I think that the description for PC3 should be quite specific, but that the general description for PI and PC ciphersuites should be permissive.


On Tue, Aug 13, 2013, ahennes1@math.umd.edu <ahennes1@math.umd.edu> wrote:

>Hi Peter,
>I don't think that item 2 applies to PCB. In ESB, there is a one-to-one
>replacement of extension blocks with ESB blocks. In PCB, there's a "first"
>PCB that contains the ciphersuite ID, parameters and the security src/dest
>(if present):
>   Put another way: when confidentiality will generate multiple blocks,
>   it MUST create a "first" PCB with the required ciphersuite ID,
>   parameters, etc., as specified above.  Typically, this PCB will
>   appear early in the bundle.  This "first" PCB contains the parameters
>   that apply to the payload and also to the other correlated PCBs.  The
>   correlated PCBs follow the "first" PCB and MUST NOT repeat the
>   ciphersuite-parameters, security-source, or security-destination
>   fields from the first PCB.
>Then this correlated PCB that encapsulates a PIB or PCB will copy the
>eid-list from the encapsulated block. I think the eid-list from the PIB or
>PCB will only contain the security src/dest of that block, so the new
>encapsulating PCB will also have at most 2 eid-refs.
>> Hi Angela,
>> Item 1 is fine
>> For item 2, the exception applies to both ESB and PCB. A PCB that
>> encapsulates a block that already has an EID-list, such as PIB or PCB, may
>> have a long list, just as ESB may. Your comments on items 3 and 4 also
>> need revisiting in this light - I think that their treatment will be the
>> same.
>> I can draft some language for item 3 if you like. I would probably
>> describe it as copying the EID-list to the new block and then prepending
>> sec-src and sec-dest if necessary.
>> Regards.....Peter
>> On Mon, Aug 6, 2012, ahennes1@math.umd.edu <ahennes1@math.umd.edu> wrote:
>>>I'm trying to summarize the issues with RFC6257 for an errata list. How
>>>does this sound:
>>>1. In Section 2.1, in the description of the EID-references, it should
>>>mention that the EID-refs are preceded by a count field.

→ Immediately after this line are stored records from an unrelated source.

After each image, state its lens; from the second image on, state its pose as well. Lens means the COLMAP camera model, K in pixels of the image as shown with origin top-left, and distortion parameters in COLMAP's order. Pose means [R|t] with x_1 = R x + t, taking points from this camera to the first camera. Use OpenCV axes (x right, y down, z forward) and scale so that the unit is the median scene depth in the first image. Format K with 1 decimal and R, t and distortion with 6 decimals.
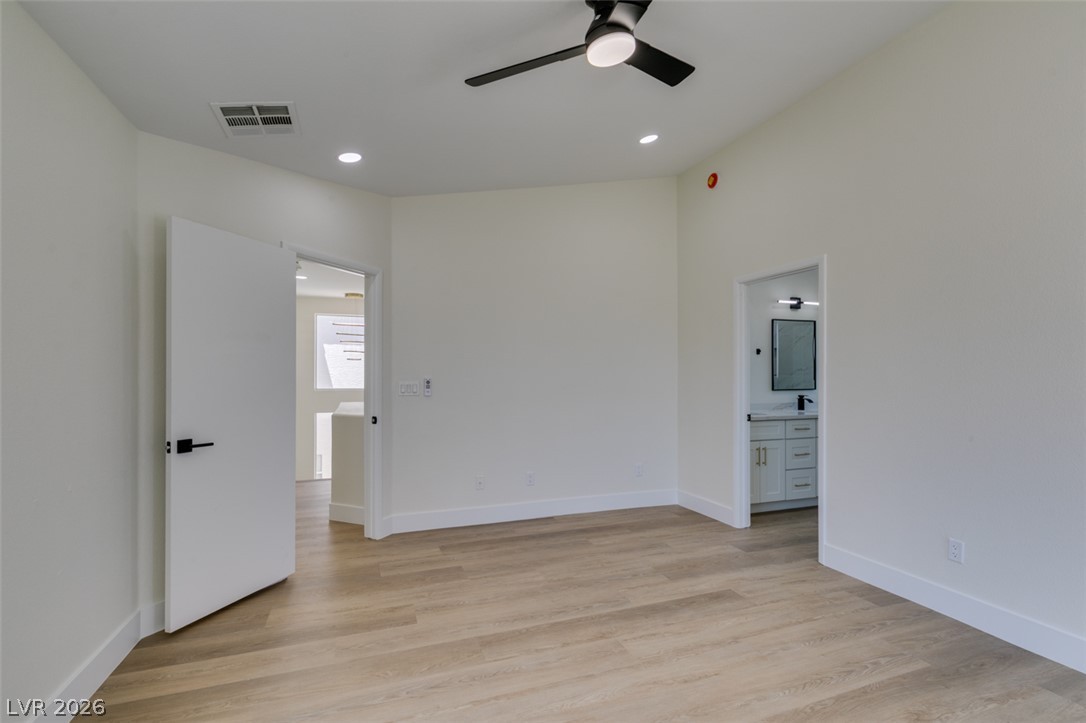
lens RADIAL K [[488.3, 0, 544.3], [0, 488.3, 369.3], [0, 0, 1]] dist [0.003935, -0.001459]
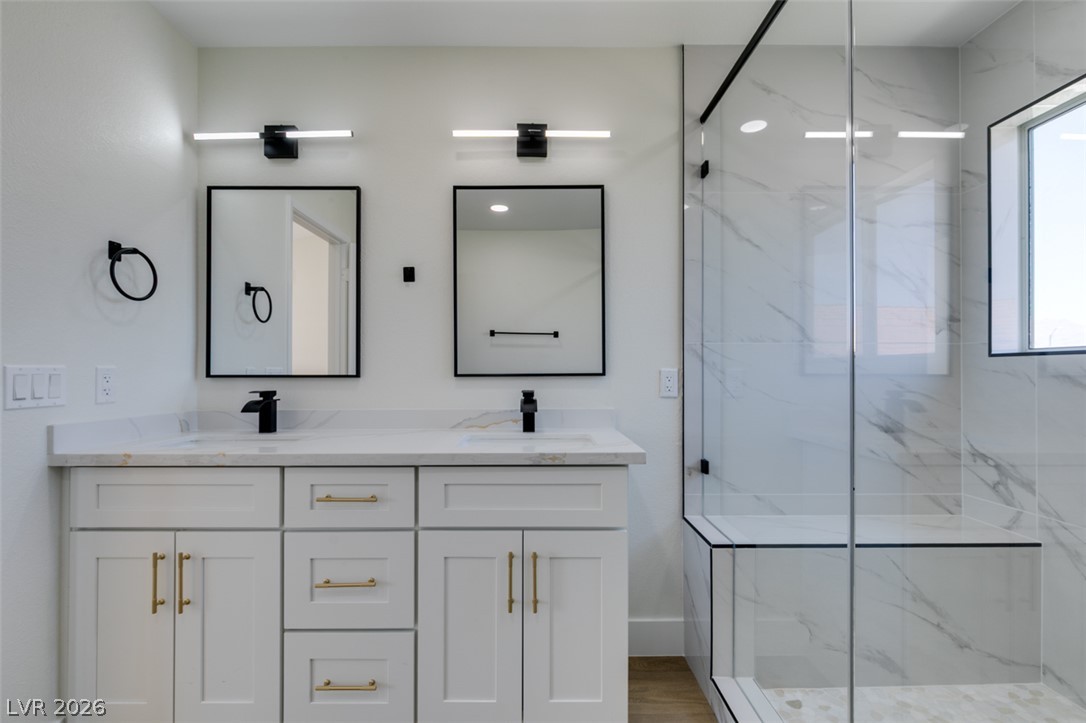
lens RADIAL K [[488.3, 0, 544.3], [0, 488.3, 369.3], [0, 0, 1]] dist [0.003935, -0.001459]
pose [[0.944085, -0.001552, -0.329697, 0.655208], [0.003303, 0.999983, 0.004752, 0.036000], [0.329684, -0.005575, 0.944075, 0.667064]]
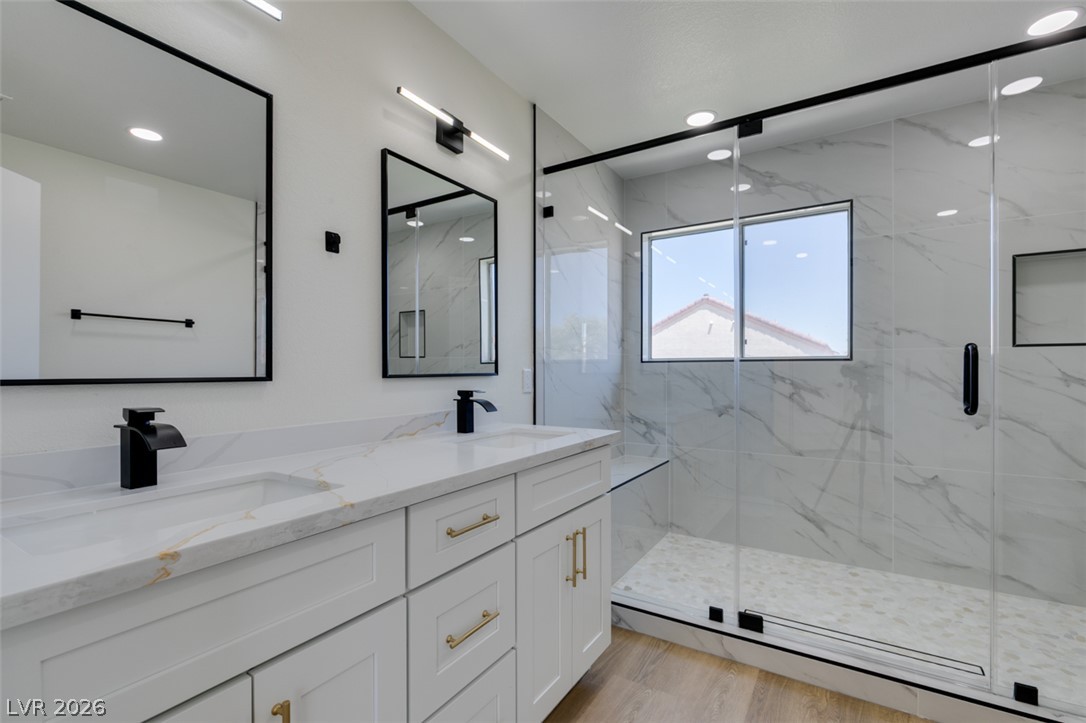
lens RADIAL K [[481.5, 0, 540.4], [0, 481.5, 373.4], [0, 0, 1]] dist [-0.001689, -0.000866]
pose [[0.794480, -0.005304, 0.607268, 0.358823], [-0.001541, 0.999941, 0.010751, 0.036997], [-0.607289, -0.009477, 0.794425, 0.693619]]
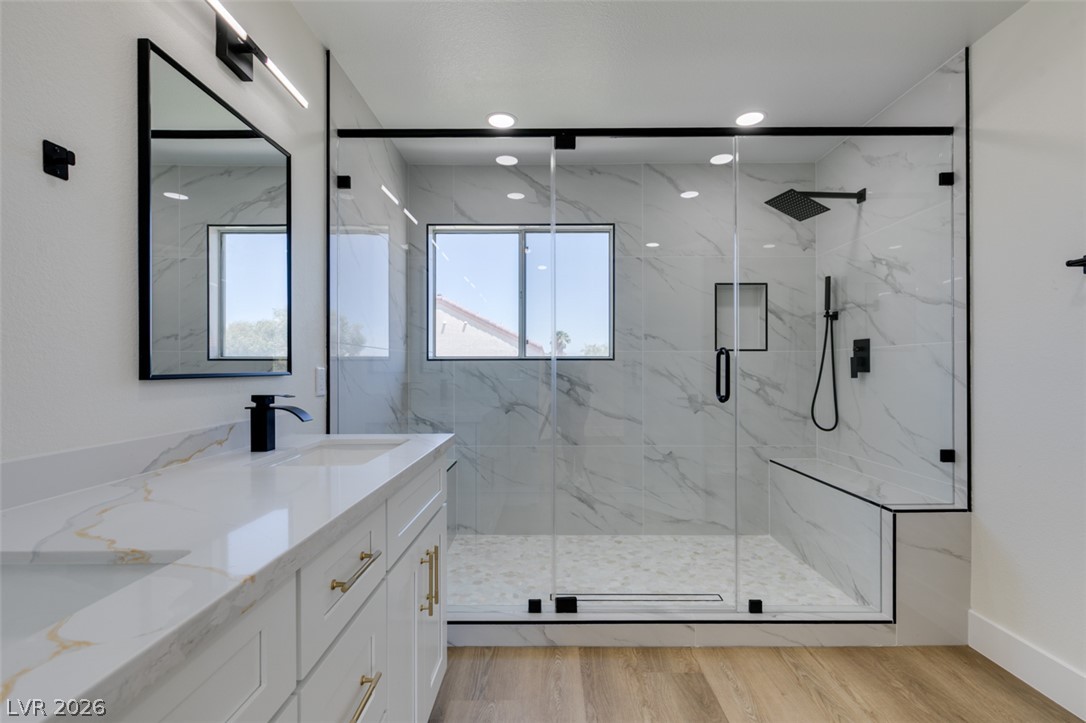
lens RADIAL K [[488.3, 0, 544.3], [0, 488.3, 369.3], [0, 0, 1]] dist [0.003935, -0.001459]
pose [[0.352929, -0.002273, 0.935647, 0.330638], [-0.003277, 0.999988, 0.003665, 0.037514], [-0.935644, -0.004359, 0.352918, 0.763662]]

>>>2. Also in Section 2.1, it states that there can be at most 2 eid refs in
>>>an Abstract Security Block. An exception should be added for ESB, which
>>>can have an arbitrary number of eid refs based on the number in the
>>>original extension block and how many times it has been encapsulated.

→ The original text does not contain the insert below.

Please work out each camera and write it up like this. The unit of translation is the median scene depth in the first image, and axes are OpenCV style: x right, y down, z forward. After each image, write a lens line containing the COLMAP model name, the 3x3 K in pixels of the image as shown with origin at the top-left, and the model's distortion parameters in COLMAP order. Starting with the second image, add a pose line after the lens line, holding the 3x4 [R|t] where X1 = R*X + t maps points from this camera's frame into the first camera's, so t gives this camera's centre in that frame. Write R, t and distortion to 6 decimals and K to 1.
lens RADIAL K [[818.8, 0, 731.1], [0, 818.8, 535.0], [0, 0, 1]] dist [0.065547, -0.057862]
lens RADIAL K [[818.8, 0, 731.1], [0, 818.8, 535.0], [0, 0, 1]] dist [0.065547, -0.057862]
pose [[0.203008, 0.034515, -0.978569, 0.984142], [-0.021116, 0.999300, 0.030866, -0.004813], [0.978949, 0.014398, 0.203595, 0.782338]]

>>>3. In Section 2.5, in the discussion of ESB, there needs to be some
>>>language describing how the eid-ref list in the encapsulated block is
>>>appended to the (optional) security src/dest of the encapsulating ESB. As
>>>a result, the eid-ref list in the ESB may be of arbitrary length. Also in
>>>Section 2.5, the statement that eid list entries should be handled
>>>analogously to PCB should be removed (along with the reference to Section
>>>4. In Section 4.4, in the description of ESB-RSA-AES128-EXT, the
>>> statement
>>>that eid list entries should be handled analogously to PCB should be
>>>removed (along with the reference to Section 2.4).